About this exercise: Locate every line in the records below that contains the word "natural", and copy each one.

(Page-level text extractions)

********

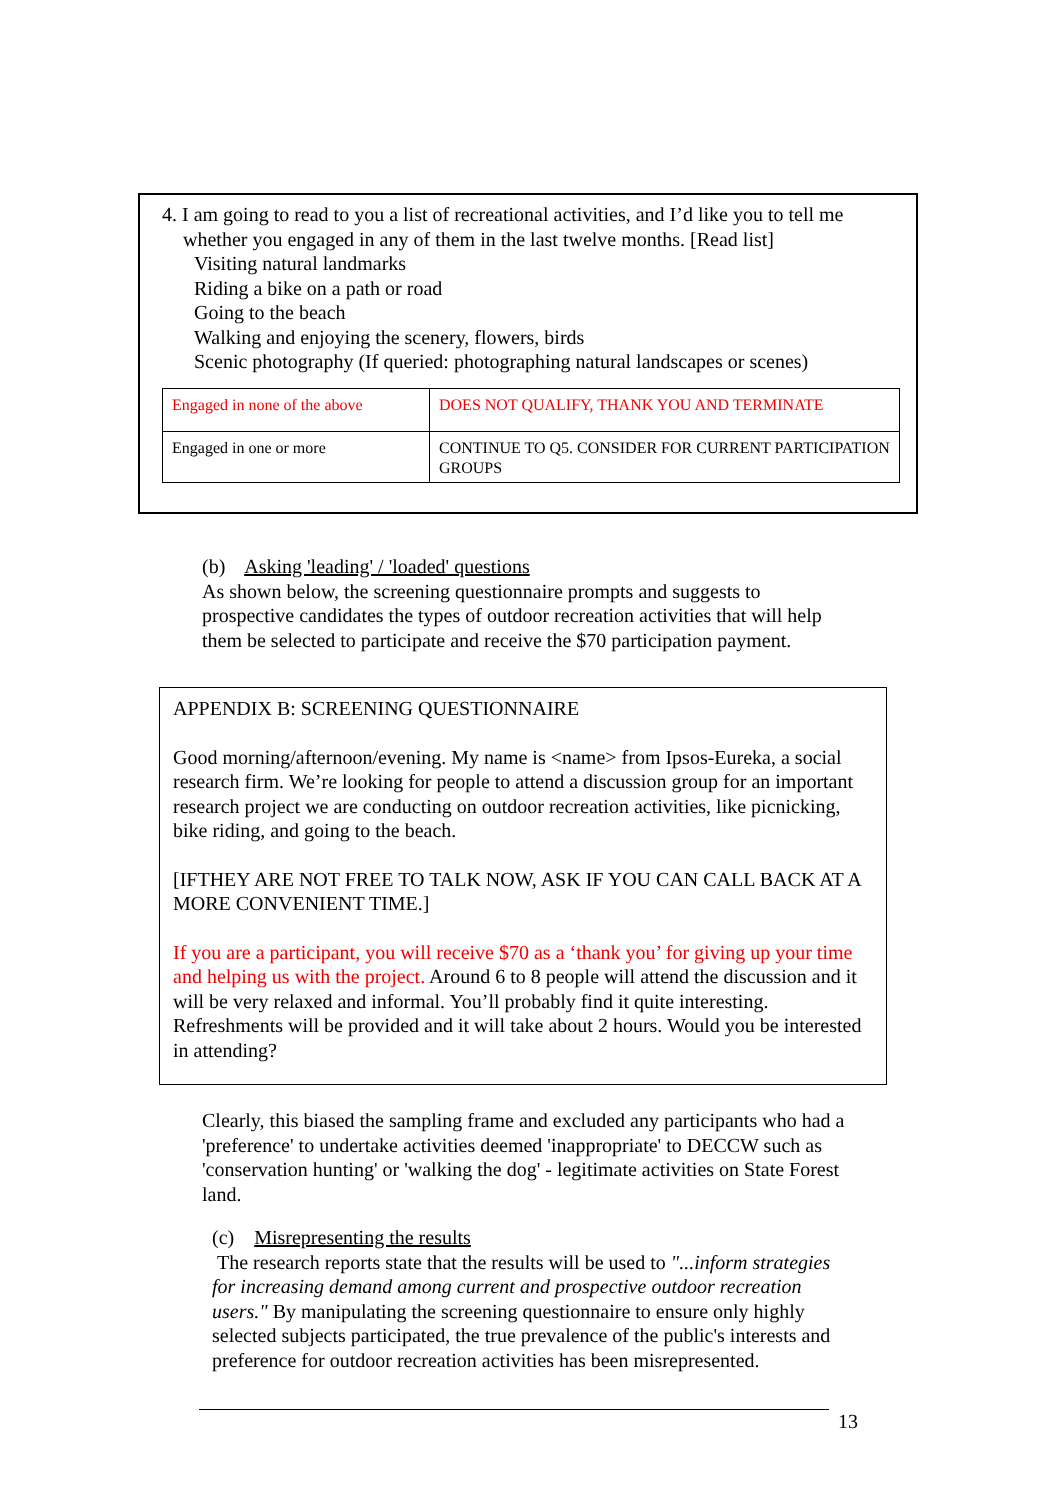4. I am going to read to you a list of recreational activities, and I’d like you to tell me
whether you engaged in any of them in the last twelve months. [Read list]
Visiting natural landmarks
Riding a bike on a path or road
Going to the beach
Walking and enjoying the scenery, flowers, birds
Scenic photography (If queried: photographing natural landscapes or scenes)
| Engaged in none of the above | DOES NOT QUALIFY, THANK YOU AND TERMINATE |
| Engaged in one or more | CONTINUE TO Q5. CONSIDER FOR CURRENT PARTICIPATION GROUPS |
(b) Asking 'leading' / 'loaded' questions
As shown below, the screening questionnaire prompts and suggests to prospective candidates the types of outdoor recreation activities that will help them be selected to participate and receive the $70 participation payment.
APPENDIX B: SCREENING QUESTIONNAIRE
Good morning/afternoon/evening. My name is <name> from Ipsos-Eureka, a social research firm. We’re looking for people to attend a discussion group for an important research project we are conducting on outdoor recreation activities, like picnicking, bike riding, and going to the beach.
[IFTHEY ARE NOT FREE TO TALK NOW, ASK IF YOU CAN CALL BACK AT A MORE CONVENIENT TIME.]
If you are a participant, you will receive $70 as a ‘thank you’ for giving up your time and helping us with the project. Around 6 to 8 people will attend the discussion and it will be very relaxed and informal. You’ll probably find it quite interesting. Refreshments will be provided and it will take about 2 hours. Would you be interested in attending?
Clearly, this biased the sampling frame and excluded any participants who had a 'preference' to undertake activities deemed 'inappropriate' to DECCW such as 'conservation hunting' or 'walking the dog' - legitimate activities on State Forest land.
(c) Misrepresenting the results
The research reports state that the results will be used to "...inform strategies for increasing demand among current and prospective outdoor recreation users." By manipulating the screening questionnaire to ensure only highly selected subjects participated, the true prevalence of the public's interests and preference for outdoor recreation activities has been misrepresented.
13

********

Exercise result:
Visiting natural landmarks
Scenic photography (If queried: photographing natural landscapes or scenes)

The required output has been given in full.